Pat here, hosting our monthly wench book review event. We have way too much fun behind the scenes reading each other's recommendations and adding to our TBR piles! We have some great ones this month. And just to keep the bookstores (or libraries) busy, we welcome all reader recommendations in the comments below.


The Sea Gate - Jane JohnsonI haven’t been reading much this month, but I couldn’t resist picking up The Sea Gate by Jane Johnson because the cover really appealed to me and I love stories set in Cornwall. This is a gripping and engrossing dual time story, alternating between the present and World War II. And although I don’t normally read much from this period, The Sea Gate gave a whole new perspective on things as the story takes place in a small fishing village on the coast. Here, the war seems far away, but it has a way of finding the protagonists all the same.

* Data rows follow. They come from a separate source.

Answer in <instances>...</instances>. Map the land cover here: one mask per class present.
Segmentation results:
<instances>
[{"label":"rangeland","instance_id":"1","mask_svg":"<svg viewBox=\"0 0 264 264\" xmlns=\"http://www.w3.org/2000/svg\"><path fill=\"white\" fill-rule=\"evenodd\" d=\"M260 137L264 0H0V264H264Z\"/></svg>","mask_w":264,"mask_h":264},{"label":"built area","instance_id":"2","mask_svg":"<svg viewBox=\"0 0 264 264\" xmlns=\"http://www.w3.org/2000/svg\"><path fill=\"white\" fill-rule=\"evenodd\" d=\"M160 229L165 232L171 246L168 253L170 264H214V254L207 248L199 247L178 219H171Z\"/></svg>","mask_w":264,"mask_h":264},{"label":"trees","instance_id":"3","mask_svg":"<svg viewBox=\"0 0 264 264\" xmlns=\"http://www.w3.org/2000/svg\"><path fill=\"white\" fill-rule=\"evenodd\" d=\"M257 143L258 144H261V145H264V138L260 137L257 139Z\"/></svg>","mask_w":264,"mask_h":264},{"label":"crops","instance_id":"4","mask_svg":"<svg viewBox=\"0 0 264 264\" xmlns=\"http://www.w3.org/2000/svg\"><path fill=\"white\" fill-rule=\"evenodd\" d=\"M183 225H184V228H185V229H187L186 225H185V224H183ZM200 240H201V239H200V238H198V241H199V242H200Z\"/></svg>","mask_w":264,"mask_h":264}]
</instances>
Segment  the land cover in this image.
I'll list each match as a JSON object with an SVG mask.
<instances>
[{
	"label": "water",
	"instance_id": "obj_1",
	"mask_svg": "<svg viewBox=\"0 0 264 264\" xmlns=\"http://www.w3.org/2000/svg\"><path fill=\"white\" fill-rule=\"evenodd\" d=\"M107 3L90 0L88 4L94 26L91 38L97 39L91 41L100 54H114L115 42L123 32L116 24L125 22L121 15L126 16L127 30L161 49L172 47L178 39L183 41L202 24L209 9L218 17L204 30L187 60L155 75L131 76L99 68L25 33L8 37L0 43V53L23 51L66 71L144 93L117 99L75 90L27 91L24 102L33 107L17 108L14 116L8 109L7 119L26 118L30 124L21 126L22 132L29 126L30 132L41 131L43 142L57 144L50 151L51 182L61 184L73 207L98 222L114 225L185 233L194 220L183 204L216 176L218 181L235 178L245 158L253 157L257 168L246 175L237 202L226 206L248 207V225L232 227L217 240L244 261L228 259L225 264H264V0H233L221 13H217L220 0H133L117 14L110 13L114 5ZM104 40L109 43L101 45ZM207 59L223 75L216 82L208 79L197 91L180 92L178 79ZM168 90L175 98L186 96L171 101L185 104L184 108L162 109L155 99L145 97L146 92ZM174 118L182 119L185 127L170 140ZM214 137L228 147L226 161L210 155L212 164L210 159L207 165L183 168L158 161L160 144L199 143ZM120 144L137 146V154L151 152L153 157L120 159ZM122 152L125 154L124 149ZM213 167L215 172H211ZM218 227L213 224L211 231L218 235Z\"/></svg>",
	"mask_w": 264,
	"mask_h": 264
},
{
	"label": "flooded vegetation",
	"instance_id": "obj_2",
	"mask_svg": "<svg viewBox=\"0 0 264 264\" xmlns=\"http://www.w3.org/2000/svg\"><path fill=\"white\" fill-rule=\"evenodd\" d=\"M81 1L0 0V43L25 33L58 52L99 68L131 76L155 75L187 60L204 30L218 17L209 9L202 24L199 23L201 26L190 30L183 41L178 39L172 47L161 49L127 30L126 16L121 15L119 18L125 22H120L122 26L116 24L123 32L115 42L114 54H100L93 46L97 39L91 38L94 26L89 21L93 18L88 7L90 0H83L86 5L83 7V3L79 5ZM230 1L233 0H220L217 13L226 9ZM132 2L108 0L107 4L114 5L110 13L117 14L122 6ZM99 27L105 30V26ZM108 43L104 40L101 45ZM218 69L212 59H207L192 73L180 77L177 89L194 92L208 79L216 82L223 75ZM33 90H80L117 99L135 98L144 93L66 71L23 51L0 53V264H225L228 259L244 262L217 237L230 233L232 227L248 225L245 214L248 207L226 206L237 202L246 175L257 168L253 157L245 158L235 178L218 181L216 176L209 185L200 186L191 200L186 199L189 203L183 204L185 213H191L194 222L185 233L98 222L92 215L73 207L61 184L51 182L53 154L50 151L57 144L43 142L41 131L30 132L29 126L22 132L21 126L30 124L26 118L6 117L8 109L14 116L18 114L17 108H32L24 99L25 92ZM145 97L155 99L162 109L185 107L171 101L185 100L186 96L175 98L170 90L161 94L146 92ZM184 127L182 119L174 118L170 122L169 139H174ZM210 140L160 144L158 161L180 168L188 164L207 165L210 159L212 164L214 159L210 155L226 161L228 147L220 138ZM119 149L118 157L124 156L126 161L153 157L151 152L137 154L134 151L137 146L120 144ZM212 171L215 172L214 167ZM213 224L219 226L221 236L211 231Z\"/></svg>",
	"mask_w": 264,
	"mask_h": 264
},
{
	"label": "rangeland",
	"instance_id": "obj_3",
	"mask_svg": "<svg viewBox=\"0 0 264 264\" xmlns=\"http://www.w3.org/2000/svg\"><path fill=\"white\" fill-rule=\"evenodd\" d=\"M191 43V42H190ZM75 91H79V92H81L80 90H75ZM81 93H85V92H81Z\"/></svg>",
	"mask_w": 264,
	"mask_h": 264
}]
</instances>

For 16-year old Olivia, it changes her life in numerous ways, and has repercussions that resonate throughout her long life. In the present, we meet her again as an irascible old lady in her nineties, and I absolutely loved her character! She is refreshingly direct and downright rude, and the sheer strength of her will is remarkable. The story in the present mainly centres on a young relative, however, Rebecca, who has been through the wringer in more ways than one. Lacking in self-confidence and suffering from anxiety and depression, coming to Cornwall to help the elderly Olivia is the making of her. I so enjoyed watching her going from doormat to roaring lion – a favourite trope of mine – and was cheering her on, hoping for a happy resolution to all her problems. I highly recommend this novel to anyone who loves dual time stories and/or tales of World War II – it’s wonderful!